Moira’s relief was so great she felt tears spring to her eyes. “Thank you, my lord, with all my heart,” she said, and without thinking, laid a hand on his arm. She removed it instantly when she felt him tense. It was obvious he still despised her for the part she had played in his brother’s death, and only his scrupulous sense of honor made him put his feelings aside for the sake of an innocent child.

She steeled herself against the inexplicable pain ripping through her, when she considered how much greater would be his hatred if he knew the true extent of her deception of poor Blain. Sternly she reminded herself what Devon St. Gwyre thought of her was of no consequence. The important thing to remember was that the Duke of Sheffield’s choice of his son’s protector had been a wise one.

But now that the earl had committed himself, she was more determined than ever that he should know something of the boy who would be named his ward. Glancing down at Charles’s upturned face, she ran loving fingers through his mop of dark curls. “This kind gentleman is the Earl of Langley, sweetheart. He is known as one of the finest horsemen in all of England and I am certain he would enjoy hearing about your pony. Since the earl is too busy to stay and visit with us, why don’t you and he walk together back to the carriage, while Elizabeth and I follow behind with the marquess.”
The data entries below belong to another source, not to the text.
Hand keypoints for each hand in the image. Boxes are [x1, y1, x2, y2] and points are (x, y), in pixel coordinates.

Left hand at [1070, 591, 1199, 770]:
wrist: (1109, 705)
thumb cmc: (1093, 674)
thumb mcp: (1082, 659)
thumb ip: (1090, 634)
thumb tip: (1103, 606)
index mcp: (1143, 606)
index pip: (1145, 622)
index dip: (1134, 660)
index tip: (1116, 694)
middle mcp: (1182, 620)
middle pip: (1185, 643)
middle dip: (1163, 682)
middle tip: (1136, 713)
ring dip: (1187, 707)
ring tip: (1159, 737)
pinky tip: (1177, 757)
Devon stared dumbfounded at the duchess and the small boy whose hair she was ruffling so tenderly. Devil take it! What was the fool woman up to now? He had agreed to act as guardian to the duke and he intended to do his best to see the lad’s numerous estates and properties were wisely managed until such time as he reached his majority; that didn’t mean he had the slightest idea how to talk to a seven-year-old. He had never been good with children; Blaine had always been the one the young nieces and nephews had flocked to.

With a final look at the annoying woman who had once again maneuvered him into doing her bidding, he turned to follow the footpath leading to where the carriages were parked. The boy instantly fell into step beside him.

The path they followed wound beneath ancient oaks which in the spring would form a green canopy far above the insignificant mortals who walked beneath them; now their stark, bare branches looked strangely naked and incongruous beneath a sunny, cloudless sky.

Out of the corner of his eye, Devon studied his silent young companion. It occurred to him the duke was an extra ordinarily handsome lad—fair of skin with dark hair and darker eyes ringed with long, black lashes. But far too delicate looking to his way of thinking—probably the product of too much coddling by women.

He cleared his throat self-consciously and launched into what he hoped was an appropriate conversation. “I understand your name is Charles.”

“Yes, my lord, Charles Richard Algernon Handley.”

Devon smiled to himself at so much name for such a dab of a boy. “And you have a pony?”

“Yes, my lord. A Galloway from Scotland.
His
name is Starfire.” He swallowed hard. “My papa gave him to me on my birthday.”

Devon smiled. “As it so happens, my papa gave me a pony on my seventh birthday also, I named him Magic.”